Om inzicht te krijgen wanneer te veel écht te veel is bij het luisteren naar muziek, kan het raadplegen van de SafeSound app helpen.
Ons gehoor moet steeds langer mee
Gehoorschade die uiteindelijk ontstaat door muziek is wel permanent. Het is goed om daarbij te realiseren dat we steeds ouder worden en daarom ook steeds langer moeten doen met ons gehoor. Gehoorschade door muziek komt bovenop alle andere schade aan ons gehoor die we oplopen gedurende ons leven. Denk aan lawaaibelasting op het werk, bij het bespelen van een muziekinstrument, bij deelname aan het verkeer, bij het luisteren naar muziek via een hoofdtelefoon, bij het sporten (zwemmen, sportzaal, surfen).
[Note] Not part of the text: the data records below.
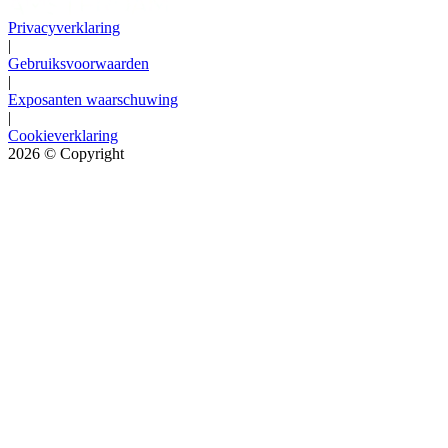
Privacyverklaring
|
Gebruiksvoorwaarden
|
Exposanten waarschuwing
|
Cookieverklaring
2026
© Copyright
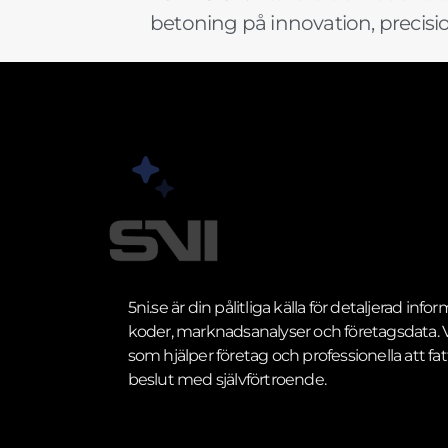
betoning på innovation, precis
5ni.se är din pålitliga källa för detaljerad inf
koder, marknadsanalyser och företagsdata. Vi
som hjälper företag och professionella att fat
beslut med självförtroende.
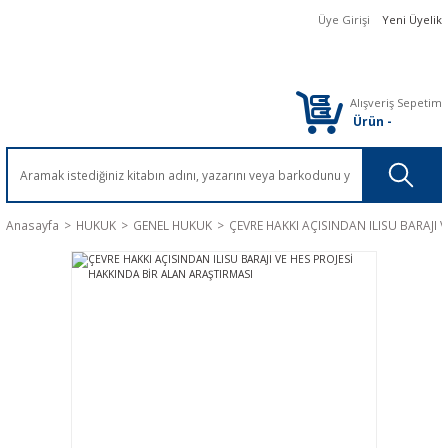
Üye Girişi
Yeni Üyelik
Alışveriş Sepetim
Ürün
-
Anasayfa
HUKUK
GENEL HUKUK
ÇEVRE HAKKI AÇISINDAN ILISU BARAJI 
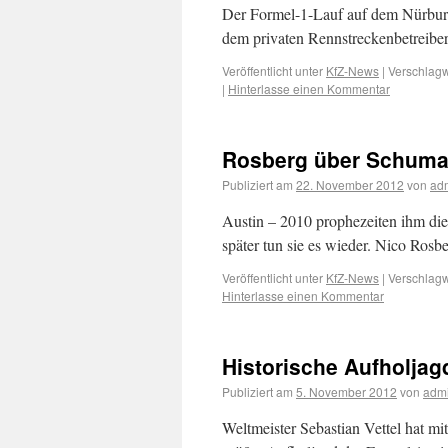
Der Formel-1-Lauf auf dem Nürbur
dem privaten Rennstreckenbetreiber
Veröffentlicht unter
KfZ-News
|
Verschlagw
|
Hinterlasse einen Kommentar
Rosberg über Schumach
Publiziert am
22. November 2012
von
ad
Austin – 2010 prophezeiten ihm die 
später tun sie es wieder. Nico Rosb
Veröffentlicht unter
KfZ-News
|
Verschlagw
Hinterlasse einen Kommentar
Historische Aufholjag
Publiziert am
5. November 2012
von
adm
Weltmeister Sebastian Vettel hat mi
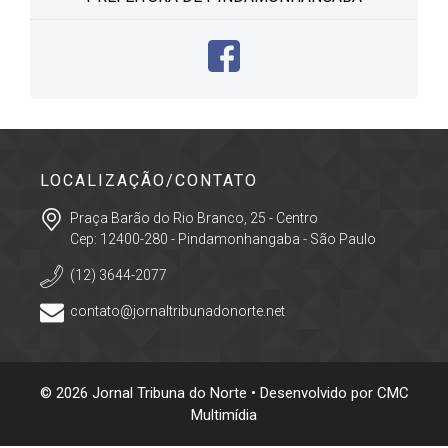
LOCALIZAÇÃO/CONTATO
Praça Barão do Rio Branco, 25 - Centro
Cep: 12400-280 - Pindamonhangaba - São Paulo
(12) 3644-2077
contato@jornaltribunadonorte.net
© 2026 Jornal Tribuna do Norte • Desenvolvido por
CMC
Multimídia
Maar ook schade door het gebruik van bepaalde medicatie, werken met voor het oor giftige stoffen, roken en natuurlijk ook de natuurlijke achteruitgang van het gehoor door de leeftijd. Voorzichtig zijn met ons gehoor is dus belangrijk.
Kabinet denkt dat doel ook vrijwillig is te behalen
Het kabinet neemt het advies van de Gezondheidsraad voorlopig niet over, maar heeft er vertrouwen in dat het doel van de bovengrens van 100 dBA ook op vrijwillige basis is te behalen. Volgens staatssecretaris Maarten van Ooijen van Volksgezondheid staat de muziek in de praktijk veelal ook al zachter dan de geadviseerde bovengrens.